I am thankful for the opportunity I have to spend the day with friends and family. I have had a blessed week already. On Tuesday, I had the pleasure of helping my cousin, a professor on the East Coast, with a student paper. I was so happy to be asked to help her with some APA style questions. I am starting to really see my life come into focus these days. The work load is a challenge for me, but God has made a way for me, and He is blessing me with blessings beyond blessings. I cannot even describe the way I feel today, just in knowing that I am doing the very thing I have wanted to do, desired to do, and waited so long to do. God has honored my prayer to become a professor, and now after so many years, I am able to do this amazing and wonderful work. He is amazingly good to me. He is so very, very good!

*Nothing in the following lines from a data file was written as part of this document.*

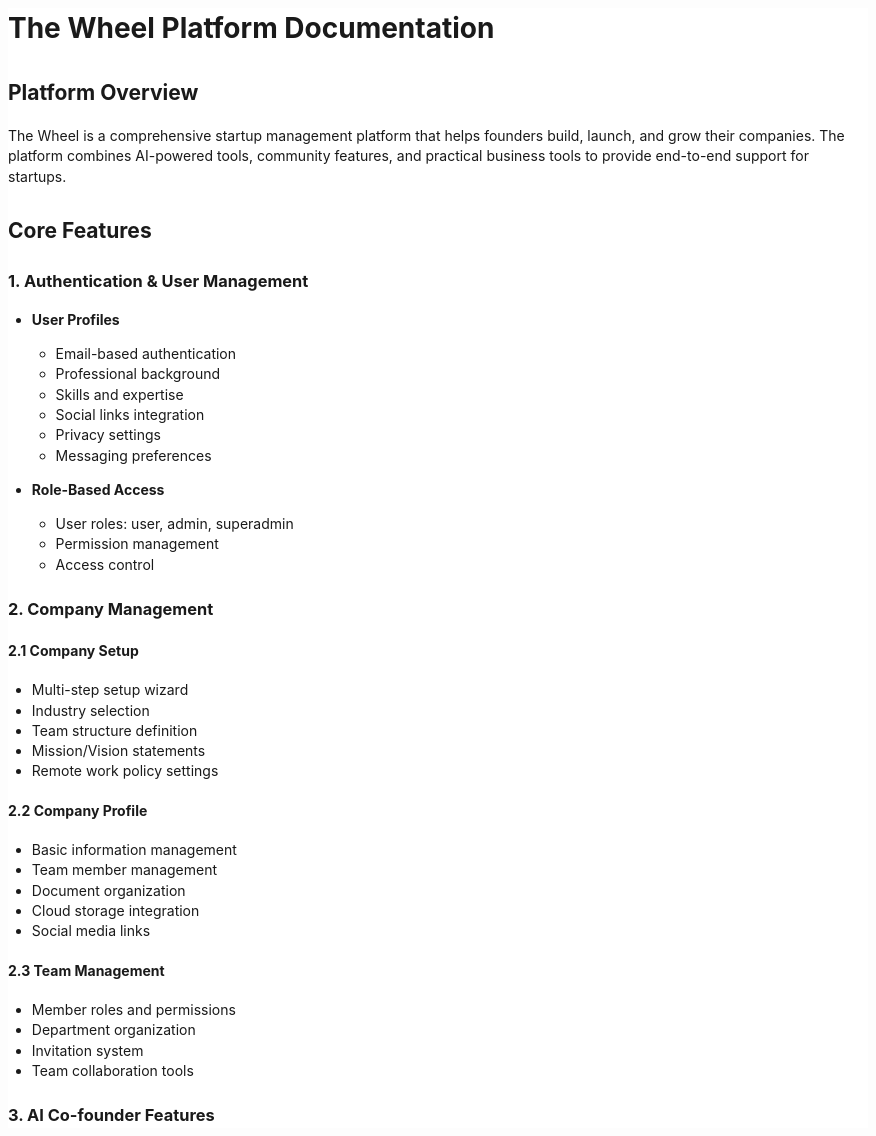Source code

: # The Wheel Platform Documentation

## Platform Overview

The Wheel is a comprehensive startup management platform that helps founders build, launch, and grow their companies. The platform combines AI-powered tools, community features, and practical business tools to provide end-to-end support for startups.

## Core Features

### 1. Authentication & User Management

- **User Profiles**
  - Email-based authentication
  - Professional background
  - Skills and expertise
  - Social links integration
  - Privacy settings
  - Messaging preferences

- **Role-Based Access**
  - User roles: user, admin, superadmin
  - Permission management
  - Access control

### 2. Company Management

#### 2.1 Company Setup
- Multi-step setup wizard
- Industry selection
- Team structure definition
- Mission/Vision statements
- Remote work policy settings

#### 2.2 Company Profile
- Basic information management
- Team member management
- Document organization
- Cloud storage integration
- Social media links

#### 2.3 Team Management
- Member roles and permissions
- Department organization
- Invitation system
- Team collaboration tools

### 3. AI Co-founder Features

Moreover, as I think about all that I have to be thankful this good day, I must remember to say that I am thankful for His gracious provision. He has made a way for me to work almost full-time and still complete my research. Yes, I am pushed, pulled, and poured out most days, but God be praised, I am content to be where I am. He has made a way for me, and that way is not easy, for sure. It is difficult. It is a challenge. But, through it all, it is His desire for me, and I can sense it. I can feel His good pleasure when I do it. I know that I am where I belong, right here and now, and while I may grumble a bit about being in Phoenix and not someplace else, in truth, I am very happy to be in the palm of my Lord’s hand, and to know that He has me so well-covered this good, good day.
Work aside, I am playing some (as in kicking back and enjoying the blessed rest). Yesterday, I spent the afternoon shelling out another $100 for Lenny (my goldfish). I have been vacillating over a tank upgrade for six months now, and finally was pushed to do something about it. Since Saturday, he has been bottom sitting (the term used when a goldfish spends most of its time laying on the gravel at the bottom of the tank). Bottom sitting is often the result of overfeeding, an imbalance in the water’s PH or illness, among other things. Lenny appears fine. He swims and then sits for a time. I have followed the Goldfish Guide to the tee, and the only thing left to do is to give him more swim room. He is stressed and not ill (as far as I can tell).
I rarely invest in myself. I mostly spend money on other people, and it is not as if I have a lot of money to spend, but there are just times when one has to make decisions, and sometimes those decisions, come at a cost.
It is a great day to give thanks to the Lord. I am blessed, favored, and safely living under His banner of sufficiency and provision. I give all thanks to my God and my King this good, good day. Everything I have is because of His grace, thus, I can take no credit in anything I have done. This is a good day to bring the Lord of the Harvest all our first-fruits, all our bounty. I rejoice with the family of God as we celebrate His blessed provision, and as we remember His goodness toward us, His grace and His mercy, and His constant friendship and love. He is good, so very good. All the time, He is good. He is good — all the time!